"It is always most flattering and rewarding when one's work appeals to and inspires a younger generation." ION

"Why does ION metamorphose the subjects of his portraits?"
The following conversation appeared in 2009 in Justin Moorton's four thousand word extended essay about "Work on Portraits I" which received a grade A.

JM: For how long have you been interested in photography?
ION: Since forever. I initially had a interest in cameras themselves. I remember my first camera which I found in 1986 on a trip to Rome. Of course I also later went on to study photography.
JM: Is there a general theme or message that can be applied to all of your work?
ION: Yes I think so. I have come to realize that all of my portraits are in some way a reflection of myself, and in this way aspects of my personality come through in my work. I believe this is the fundamental aspect that ties my work together.
JM: Are you influenced by Athens as a City or by the Greek culture in general?
ION: I am influenced by life in the city and out of it. It's the interest in the people and their inter-connections, and also their connection to nature. I wouldn't say that I am influenced by Greece specifically.
JM: Would you say there are any artists that have influenced you in your work?
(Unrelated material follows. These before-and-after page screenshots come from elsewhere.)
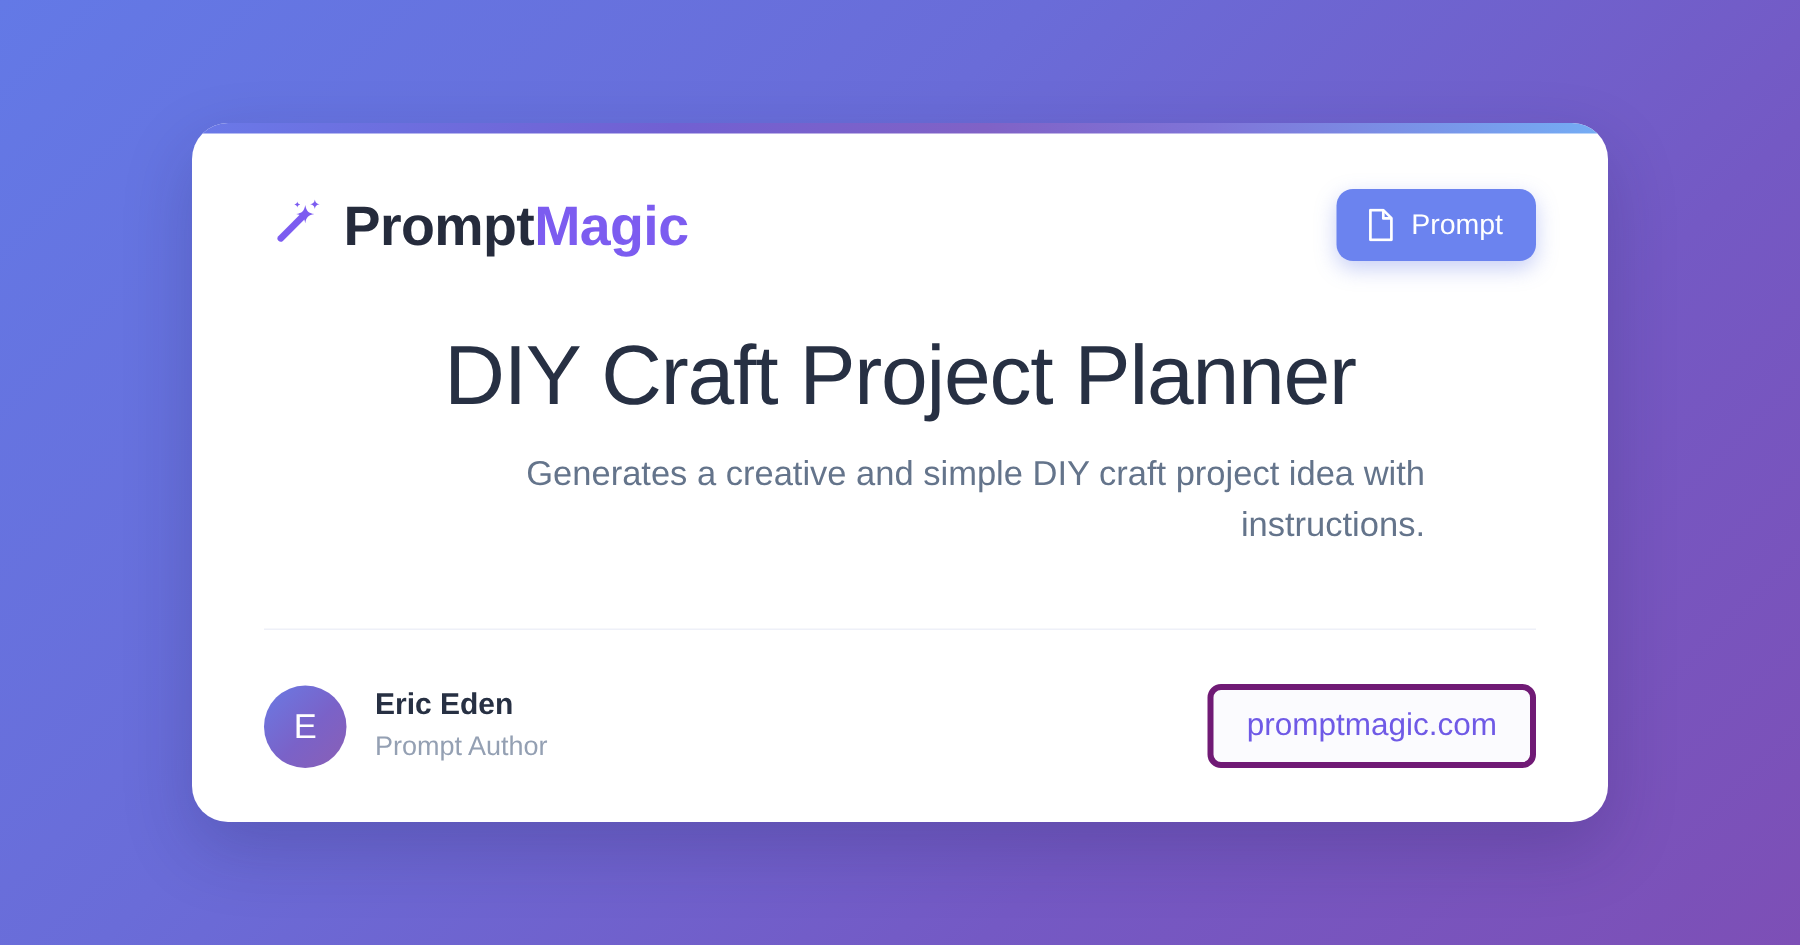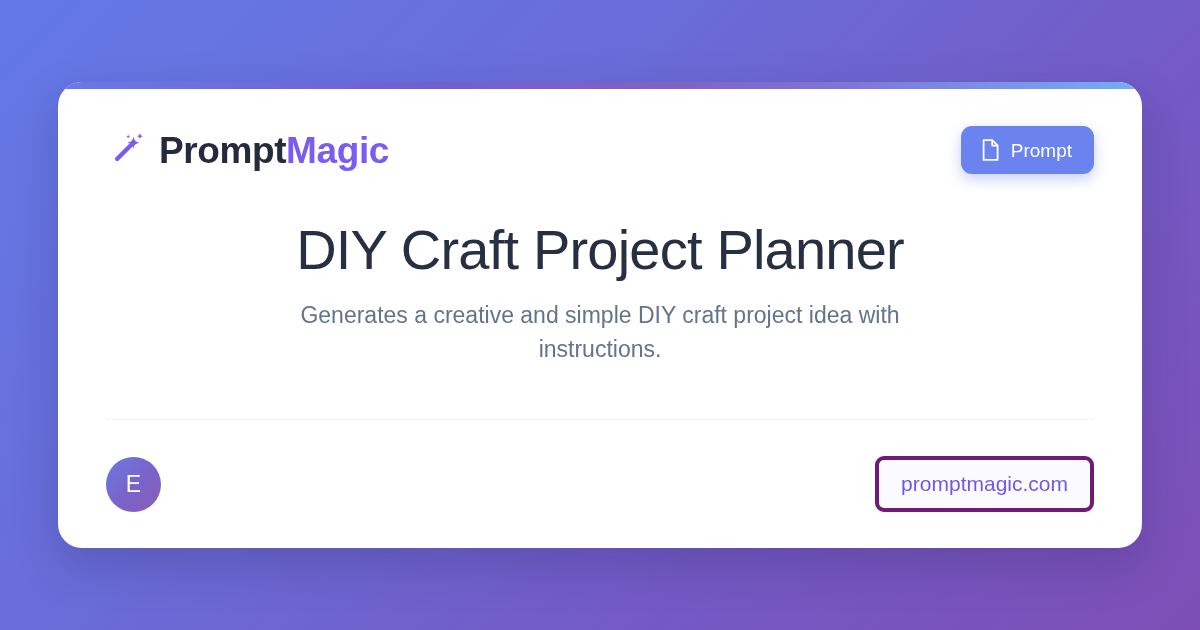--- a/index.html
+++ b/index.html
@@ -15,21 +15,21 @@
     background: linear-gradient(135deg, #6379e6 0%, #6a6cd8 38%, #7459c4 70%, #7d4fb6 100%);
     display: flex;
     align-items: center;
     justify-content: center;
     -webkit-font-smoothing: antialiased;
   }
 
   
   .card {
     position: relative;
-    width: 1084px;
+    width: 944px;
     height: 466px;
     background: #ffffff;
     border-radius: 24px;
     box-shadow: 0 18px 46px rgba(30, 26, 80, 0.22);
     overflow: hidden;
     display: flex;
     flex-direction: column;
   }
 
   .accent-bar {
@@ -88,21 +88,21 @@
   .doc-icon { width: 19px; height: 22px; display: block; flex: none; }
 
   
   .card-body {
     flex: 1;
     padding: 0 60px;
     display: flex;
     flex-direction: column;
     align-items: center;
     justify-content: center;
-    text-align: center;
+    text-align: right;
   }
 
   .title {
     font-size: 56px;
     font-weight: normal;
     color: #273043;
     letter-spacing: -0.8px;
     line-height: 1.12;
     margin-top: -8px;
   }
@@ -212,19 +212,23 @@
     <h1 class="title">DIY Craft Project Planner</h1>
     <p class="subtitle">Generates a creative and simple DIY craft project idea with instructions.</p>
   </div>
 
   <div class="divider"></div>
 
   <div class="card-footer">
 
     <div class="author">
       <div class="avatar">E</div>
+      <div>
+        <div class="author-name">Eric Eden</div>
+        <div class="author-role">Prompt Author</div>
+      </div>
     </div>
 
     <div class="url-pill">promptmagic.com</div>
 
   </div>
 
 </div>
 
 </body></html>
ION: Consciously no. Unconsciously yes, however still not intentionally. I feel that I have subconsciously been influenced by painters such as Raphael Sanzio and Salvador Dali. However what I love most in their work is their attention to texture and surface quality. As far as photographers go Jeanloup Sieff is my all time favourite. I really believe he is the best b/w photographer that history has had to offer; through his landscapes, portraits or even fashion photography he has proven that he is capable of anything. Recently, I have been very much interested in the work of another very talented French photographer, Robert Doisneau.
JM: Would you call yourself an idealist?
ION: Absolutely! It's part of my nature. I think that, adding to what I said before about me coming through in my work, the idealism inevitably also has to show.
JM: Would you relate yourself to surrealist painters or your work to those of the renaissance?
ION: I do not intend to create surrealistic photographs, but realistic ones in a very suggestive way. I try to avoid making my photographs look like paintings, but instead make as many fine changes to the work without losing its photo qualities. There are definitely strong elements in relation to Renaissance art, which I have also noticed myself.
JM: Why do you metamorphose the subjects of your portraits?
ION: It's very abstract. I seldom start a piece of work knowing exactly how it will turn out. I begin with an idea in my mind, but maybe the work takes me somewhere else completely. There is this exchange of energy and ideas. I think that I make the changes to the subjects to produce work that is timeless, along with allowing for personal qualities to find their way into the photographs. However they cannot be interfered with too much, so I usually see how far I can take it before the essential qualities are disturbed.